An offensively inaccurate description of him appeared in another, much later, #spycops report that Hain has now seen:
“Katja's father is a good friend of a South African who was an activist terrorist who now works at the UK Home Office”
As he said earlier, he is concerned that this report (dated 18th November 2003) went unchecked by Mark Kennedy's #spycops managers.
Katja (Kate Wilson) actually went to school with his sons.
The SA security services were engaged in waging error on all opposition, including Hain's parents, the Mandelas, and everyone else who stood up to the regime.
They were carrying out illegal bombings and arson attacks, and sending letter bombs, as we've heard a few times today.
Asked if he had any concerns about how long these files are retained, Hain said that he did.
He says the Director General of MI5 came to him in July 2000 and said the security service files on him had been destroyed.
It is obvious that they have not, as these were retrieved from somewhere.

He became a Minister in 1997, and would have been security-vetted at this time, before being privy to sensitive intelligence.
Hain believes that there is legitimate undercover policing as well as illegitimate undercover policing. He knows that some officers have done important anti-terrorist work, for example.
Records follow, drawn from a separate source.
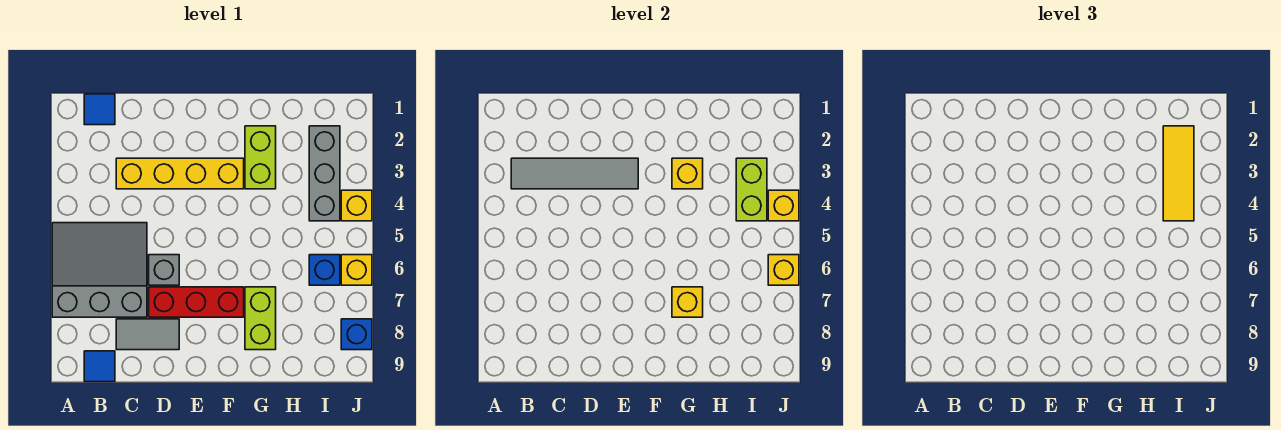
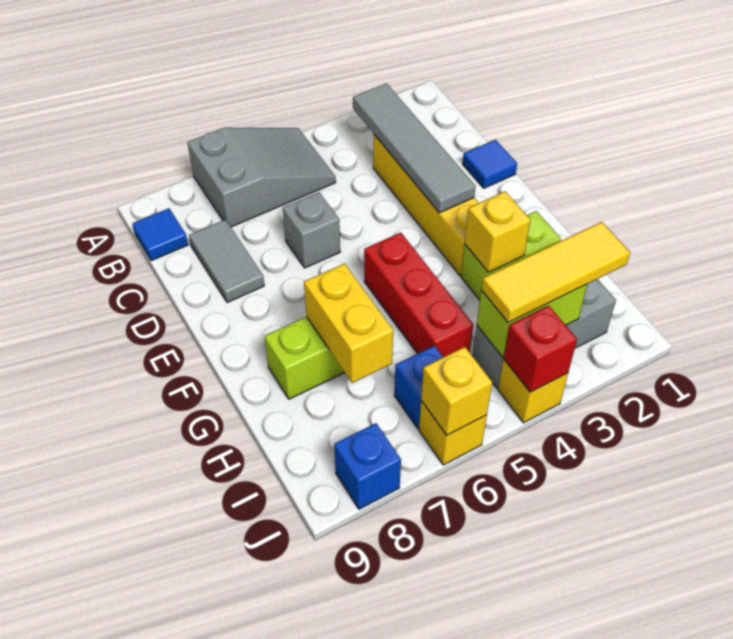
grey slope A5:C7 level 1 top 7 -> grey slope A5:B7 level 1 top 7
blue tile B1 level 1 -> blue tile D1 level 1
red brick D7:F7 level 1 -> red brick F5:H5 level 1
yellow brick G7 level 2 -> yellow brick G7:H7 level 2
yellow brick J4 level 2 -> red brick J4 level 2

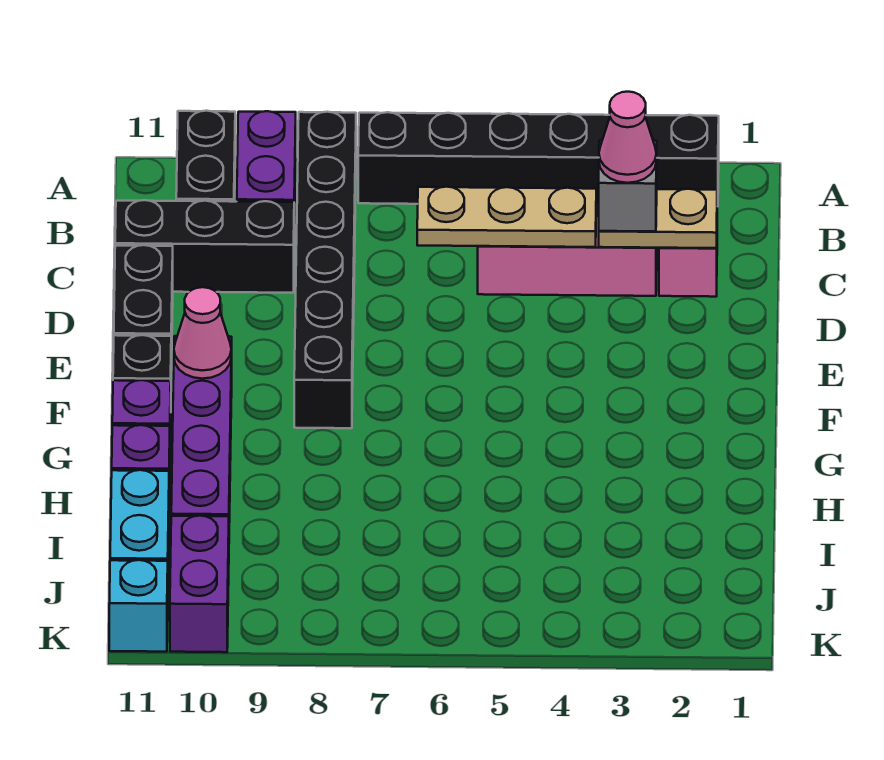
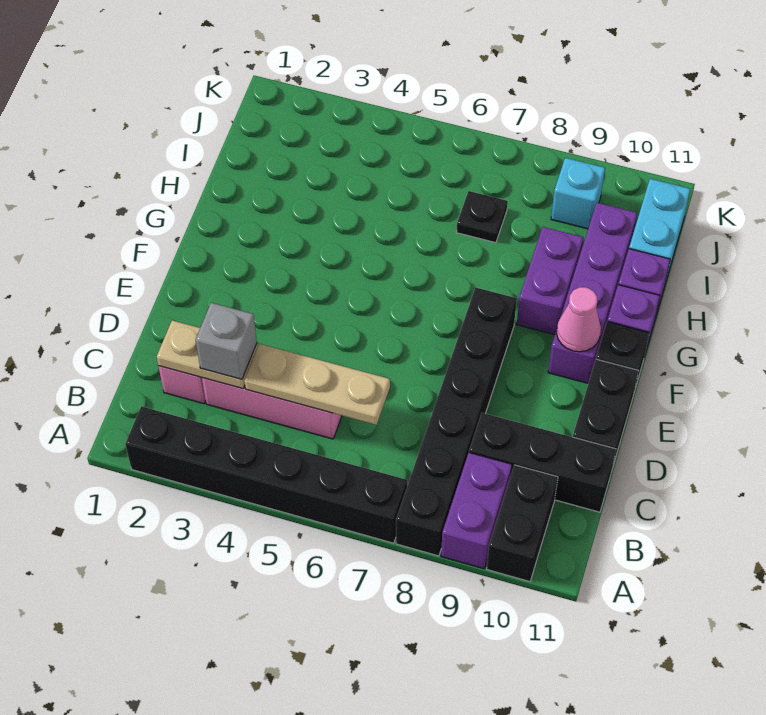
pink cone C3 level 4 -> none
none -> black plate I7 level 1
purple brick J10:K10 level 1 -> purple brick G9:H9 level 1
cyan brick K11 level 1 -> cyan brick J9 level 1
However he would like to see proper boundaries drawn for undercover operations.
Speaking about (family friend) Kate Wilson again, he says : you may or may not agree with her activism, but there is no justification for Mark Kennedy entering into an intimate relationship with her, or other women.
He pointed out that if the police adopt an approach of spying on everyone in the hope that this throws up useful intelligence, that leads to eg spying on the entire Muslim community “in the hope that you might catch a Jihadi” which is not acceptable (or effective)
Peter believes that the #spycops “all went wrong from the beginning”

“There seemed to be open season on progressive and left-wing movements” he observes.
He referred again to the Stephen Lawrence family being spied on.

He would like this Inquiry to address the lack of proportionality involved
He would also like the Inquiry to address what was right and what was wrong in history.
“I don't think it's acceptable to target environmentalists who are alerting us to the climate change catastrophe and put them on terrorist lists”
Hain says that he is no “starry eyed romantic”, that he supports the rule of law and wants to see effective policing.

He says the record of these #spycops units is a “pretty sorry record”

He hopes that the Chair's final recommendations will help to ensure that this kind of intrusion does not happen again, and does not happen now.
We then had a short break, in case anyone wanted to submit follow-up questions for @PeterHain
There weren't any further questions for Hain, so today's hearing ended at 4.25pm.

The #SpyCopsInquiry will be back at 10am on Tuesday 4th May
Mitting thanked Lord Hain for the "obvious care and thought that he had put in" to his evidence.
Hain thanked Barr for his professionalism.